El reciente anuncio sobre el cierre de la Fundición Ventanas, en la Región de Valparaíso, deja varias aristas que merecen ser reflexionadas con cautela.
A estas alturas, el objetivo de terminar con la fundición parece del todo sensato y adecuado. Por algo, de hecho, ha sido una propuesta promovida por gobiernos de distintos colores políticos en los últimos años. Bien sabemos que el drama medioambiental que se vive en el sector es insostenible, con un impacto que ya parece irremediable. Sumado a eso -tal como se ha dado a conocer en un reciente estudio del IMFD-, la realidad demuestra que el impacto laboral y económico del cordón industrial no ha sido el que se prometió para los habitantes del lugar, quienes tienen que convivir, además, con el deterioro de tierras y con la contaminación de aguas (afectando a los pesqueros del lugar).
Sin embargo, reconocer esta situación no nos exime de responsabilizarnos por la forma en que se dio la decisión tomada por el gobierno del Presidente Boric, situación que sigue dejando muchas dudas.
Los sectores de La Greda, Loncura, Ventanas, La Laguna, y muchas otras localidades de Puchuncaví y Quintero, son quizás el ejemplo más claro de lugares abandonados. Mirarlo así aporta cierta perspectiva a la problemática. No solo hablamos de zonas de sacrificio (que por cierto lo son), sino que también de lugares que han sido dejados atrás por la institucionalidad política y por la sociedad en su conjunto. Sin ir más lejos, hasta el 2010 poco nos importaban las suspensiones de clases producto de las graves condiciones medioambientales. Y ya en la actualidad siguen sin importarnos mucho los problemas de servicios, la inadecuada infraestructura y los dramas económicos que viven familias que se han forjado por décadas en esos territorios.
En ese contexto, nuestro aparato estatal parece no tener las capacidades adecuadas para dar solucion a estas y otras problemáticas locales. Porque hoy toman relevancia Quintero y Puchuncaví, pero bien sabemos que son varias las zonas olvidadas en nuestro alargado país, muchas de ellas sin siquiera representar "zonas de sacrificio" medioambiental.
Pero junto a lo anterior, parece existir otra arista del conflicto que resulta igual de compleja: la habitual ausencia de los habitantes locales en decisiones trascendentales.
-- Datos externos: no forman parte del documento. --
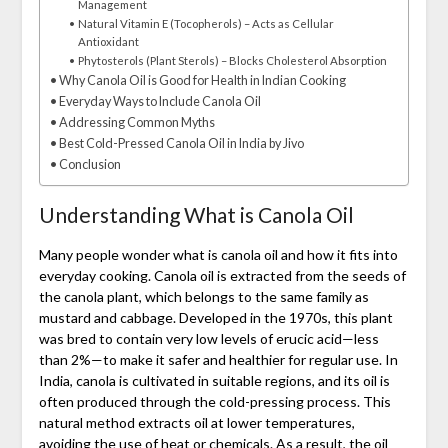
Management
Natural Vitamin E (Tocopherols) – Acts as Cellular
Antioxidant
Phytosterols (Plant Sterols) – Blocks Cholesterol Absorption
Why Canola Oil is Good for Health in Indian Cooking
Everyday Ways to Include Canola Oil
Addressing Common Myths
Best Cold-Pressed Canola Oil in India by Jivo
Conclusion
Understanding What is Canola Oil
Many people wonder what is canola oil and how it fits into
everyday cooking. Canola oil is extracted from the seeds of
the canola plant, which belongs to the same family as
mustard and cabbage. Developed in the 1970s, this plant
was bred to contain very low levels of erucic acid—less
than 2%—to make it safer and healthier for regular use. In
India, canola is cultivated in suitable regions, and its oil is
often produced through the cold-pressing process. This
natural method extracts oil at lower temperatures,
avoiding the use of heat or chemicals. As a result, the oil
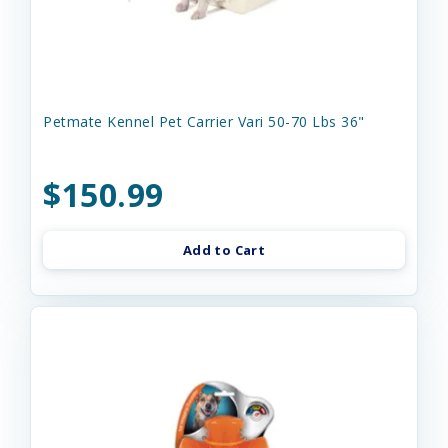
Petmate Kennel Pet Carrier Vari 50-70 Lbs 36"
$150.99
Add to Cart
El hecho de excluir a los trabajadores en la determinación de cerrar la fundición no representa un tema menor, sino que más bien es un síntoma grave del centralismo que impera, el cual suele materializarse en dinámicas de arriba hacia abajo. De alguna u otra forma, ya estamos bastantes acostumbrados a ver estos dramas locales con los lentes de la capital, un problema que nuestro presidente conoce muy bien.
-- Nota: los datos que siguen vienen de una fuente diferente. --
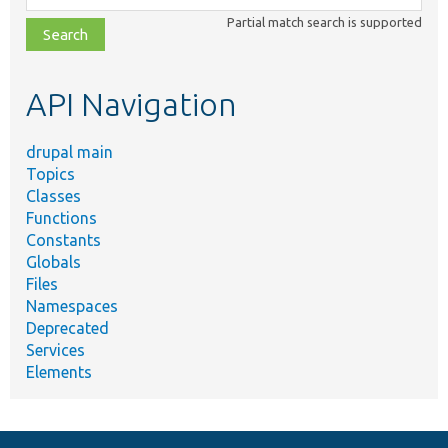
class,
Partial match search is supported
file,
topic,
etc.
API Navigation
drupal main
Topics
Classes
Functions
Constants
Globals
Files
Namespaces
Deprecated
Services
Elements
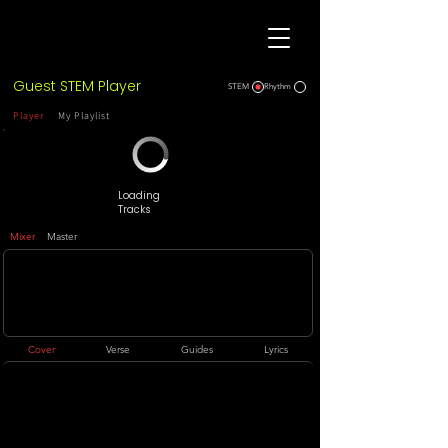
Guest STEM Player
STEM
Rhythm
Player
My Playlist
Loading
Tracks
Mixer
Master
Cover
Verse
Guides
Lyrics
Y el resultado no es nada de positivo, pues, independiente de las bondades de la decisión, una vez más los habitantes del territorio parecen haber sido dejados de lado en los asuntos que determinarán sus condiciones de vida. Quienes hoy más sufren en las comunas afectadas por el cordon industrial ya saben muy bien de esto. No se les incluyó en la decisión de instalar los proyectos, ni en su diseñio ni en su ejecución. Y ahora, décadas después, tampoco parecen ser incluidos en su cierre.
El drama que se vive en lugares marginados es complejo y de difícil solución. Por lo mismo, los aplausos y vítores para una decisión tomada desde La Moneda (como parece haber sido) debieran hacernos prender ciertas alertas sobre los eventuales costos que vendrán aparejados. No hablamos de asuntos económicos y laborales, sino que de seguir evadiendo e invisibilizando los dramas subyacentes del conflicto, muchos de ellos relacionados con la contaminación del cordón industrial, pero muchos otros que no.